### Assignment
Copy out every record below, word for word.

Saved entries
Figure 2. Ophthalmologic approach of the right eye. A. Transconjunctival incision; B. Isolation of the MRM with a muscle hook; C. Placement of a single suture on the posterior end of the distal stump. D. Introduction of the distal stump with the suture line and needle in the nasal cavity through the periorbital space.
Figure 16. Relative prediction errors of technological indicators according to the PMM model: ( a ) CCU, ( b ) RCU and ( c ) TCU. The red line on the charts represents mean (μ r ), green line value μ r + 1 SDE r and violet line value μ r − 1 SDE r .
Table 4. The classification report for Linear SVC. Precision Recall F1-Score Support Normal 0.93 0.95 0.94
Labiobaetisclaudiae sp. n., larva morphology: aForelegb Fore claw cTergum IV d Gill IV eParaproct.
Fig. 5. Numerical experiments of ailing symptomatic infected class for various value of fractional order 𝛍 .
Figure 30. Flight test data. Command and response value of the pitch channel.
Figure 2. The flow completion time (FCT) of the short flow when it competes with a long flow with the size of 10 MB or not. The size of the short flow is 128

### Exercise answer
Figure 2. Ophthalmologic approach of the right eye. A. Transconjunctival incision; B. Isolation of the MRM with a muscle hook; C. Placement of a single suture on the posterior end of the distal stump. D. Introduction of the distal stump with the suture line and needle in the nasal cavity through the periorbital space.
Figure 16. Relative prediction errors of technological indicators according to the PMM model: ( a ) CCU, ( b ) RCU and ( c ) TCU. The red line on the charts represents mean (μ r ), green line value μ r + 1 SDE r and violet line value μ r − 1 SDE r .
Table 4. The classification report for Linear SVC. Precision Recall F1-Score Support Normal 0.93 0.95 0.94
Labiobaetisclaudiae sp. n., larva morphology: aForelegb Fore claw cTergum IV d Gill IV eParaproct.
Fig. 5. Numerical experiments of ailing symptomatic infected class for various value of fractional order 𝛍 .
Figure 30. Flight test data. Command and response value of the pitch channel.
Figure 2. The flow completion time (FCT) of the short flow when it competes with a long flow with the size of 10 MB or not. The size of the short flow is 128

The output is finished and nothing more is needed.